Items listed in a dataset
- Opening Delimiter -
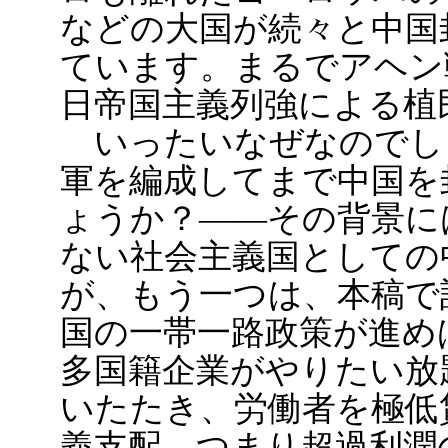
などの大国が続々と中国
ています。まるでアヘン
日帝国主義列強による植
いったいなぜなのでしょ
軍を編成してまで中国を
ょうか？――その背景に
ない社会主義国としての
が、もう一つは、本稿で
国の一帯一路政策が進め
多国籍企業がやりたい放
いたたき、労働者を極低
義支配、つまり超過利潤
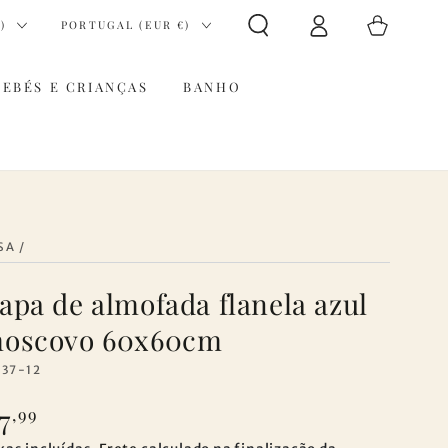
Iniciar
País/região
Carrinho
)
PORTUGAL (EUR €)
sessão
BEBÉS E CRIANÇAS
BANHO
SA
/
apa de almofada flanela azul
oscovo 60x60cm
137-12
7
eço
,99
gular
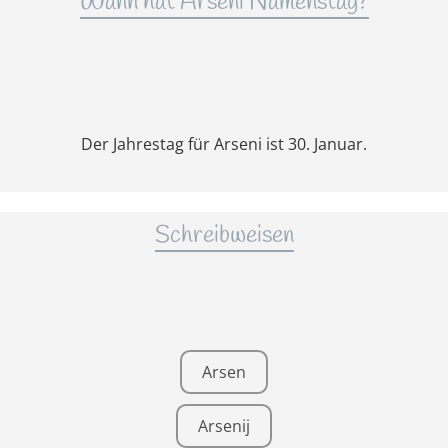
Wann hat Arseni Namenstag?
Der Jahrestag für Arseni ist 30. Januar.
Schreibweisen
Arsen
Arsenij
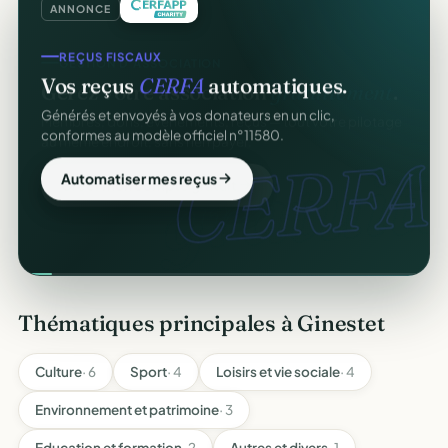
ANNONCE
REÇUS FISCAUX
Vos reçus
CERFA
automatiques.
Générés et envoyés à vos donateurs en un clic,
conformes au modèle officiel n°11580.
CERFA.
Automatiser mes reçus
Thématiques principales à Ginestet
Culture
· 6
Sport
· 4
Loisirs et vie sociale
· 4
Environnement et patrimoine
· 3
Education et formation
· 2
Autres et divers
· 1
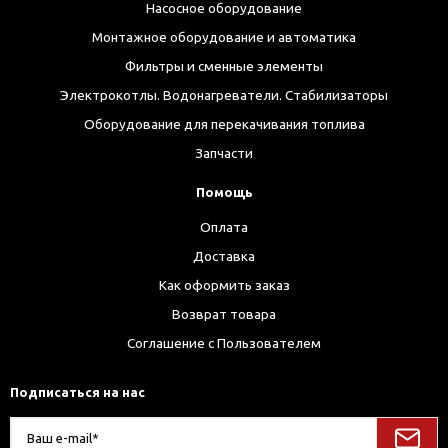
Насосное оборудование
Монтажное оборудование и автоматика
Фильтры и сменные элементы
Электрокотлы. Водонагреватели. Стабилизаторы
Оборудование для перекачивания топлива
Запчасти
Помощь
Оплата
Доставка
Как оформить заказ
Возврат товара
Соглашение с Пользователем
Подписаться на нас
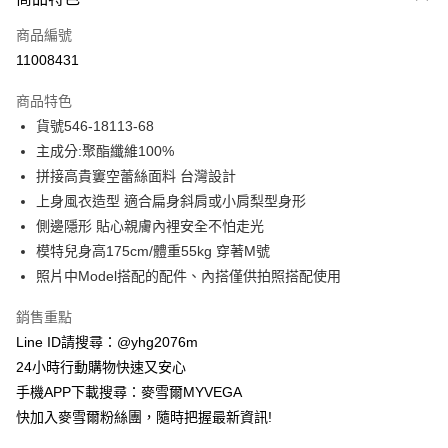
信用卡一次付款
商品編號
信用卡分期付款
11008431
3 期 0 利率 每期
NT$676
21家銀行
商品特色
合作金庫商業銀行
第一商業銀行
超商取貨付款
貨號546-18113-68
華南商業銀行
彰化商業銀行
主成分:聚酯纖維100%
LINE Pay
上海商業儲蓄銀行
台北富邦商業銀行
國泰世華商業銀行
兆豐國際商業銀行
拼接高貴窶空蕾絲面料 台灣設計
Apple Pay
臺灣中小企業銀行
台中商業銀行
上身風衣造型 適合扁身斜肩或小肩梨型身形
匯豐（台灣）商業銀行
華泰商業銀行
側邊隱形 貼心親膚內裡安全不怕走光
街口支付
聯邦商業銀行
遠東國際商業銀行
模特兒身高175cm/體重55kg 穿著M號
元大商業銀行
永豐商業銀行
悠遊付
照片中Model搭配的配件、內搭僅供拍照搭配使用
玉山商業銀行
星展（台灣）商業銀行
台新國際商業銀行
中國信託商業銀行
ATM付款
銷售重點
台灣樂天信用卡公司
貨到付款
Line ID請搜尋：@yhg2076m
24小時行動購物快速又安心
運送方式
手機APP下載搜尋：麥雪爾MYVEGA
快加入麥雪爾粉絲團，隨時把握最新資訊!
全家取貨付款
- Closing Delimiter -
Directions
Reproduce the listing above with every "CERFA" changed to "formulaire" and everything else kept the same, and leave out the pictures.

Task output
などの大国が続々と中国
ています。まるでアヘン
日帝国主義列強による植
いったいなぜなのでしょ
軍を編成してまで中国を
ょうか？――その背景に
ない社会主義国としての
が、もう一つは、本稿で
国の一帯一路政策が進め
多国籍企業がやりたい放
いたたき、労働者を極低
義支配、つまり超過利潤
Iniciar
País/região
Carrinho
)
PORTUGAL (EUR €)
sessão
BEBÉS E CRIANÇAS
BANHO
SA
/
apa de almofada flanela azul
oscovo 60x60cm
137-12
7
eço
,99
gular
Wann hat Arseni Namenstag?
Der Jahrestag für Arseni ist 30. Januar.
Schreibweisen
Arsen
Arsenij
ANNONCE
REÇUS FISCAUX
Vos reçus
formulaire
automatiques.
Générés et envoyés à vos donateurs en un clic,
conformes au modèle officiel n°11580.
formulaire.
Automatiser mes reçus
Thématiques principales à Ginestet
Culture
· 6
Sport
· 4
Loisirs et vie sociale
· 4
Environnement et patrimoine
· 3
Education et formation
· 2
Autres et divers
· 1
Насосное оборудование
Монтажное оборудование и автоматика
Фильтры и сменные элементы
Электрокотлы. Водонагреватели. Стабилизаторы
Оборудование для перекачивания топлива
Запчасти
Помощь
Оплата
Доставка
Как оформить заказ
Возврат товара
Соглашение с Пользователем
Подписаться на нас
信用卡一次付款
商品編號
信用卡分期付款
11008431
3 期 0 利率 每期
NT$676
21家銀行
商品特色
合作金庫商業銀行
第一商業銀行
超商取貨付款
貨號546-18113-68
華南商業銀行
彰化商業銀行
主成分:聚酯纖維100%
LINE Pay
上海商業儲蓄銀行
台北富邦商業銀行
國泰世華商業銀行
兆豐國際商業銀行
拼接高貴窶空蕾絲面料 台灣設計
Apple Pay
臺灣中小企業銀行
台中商業銀行
上身風衣造型 適合扁身斜肩或小肩梨型身形
匯豐（台灣）商業銀行
華泰商業銀行
側邊隱形 貼心親膚內裡安全不怕走光
街口支付
聯邦商業銀行
遠東國際商業銀行
模特兒身高175cm/體重55kg 穿著M號
元大商業銀行
永豐商業銀行
悠遊付
照片中Model搭配的配件、內搭僅供拍照搭配使用
玉山商業銀行
星展（台灣）商業銀行
台新國際商業銀行
中國信託商業銀行
ATM付款
銷售重點
台灣樂天信用卡公司
貨到付款
Line ID請搜尋：@yhg2076m
24小時行動購物快速又安心
運送方式
手機APP下載搜尋：麥雪爾MYVEGA
快加入麥雪爾粉絲團，隨時把握最新資訊!
全家取貨付款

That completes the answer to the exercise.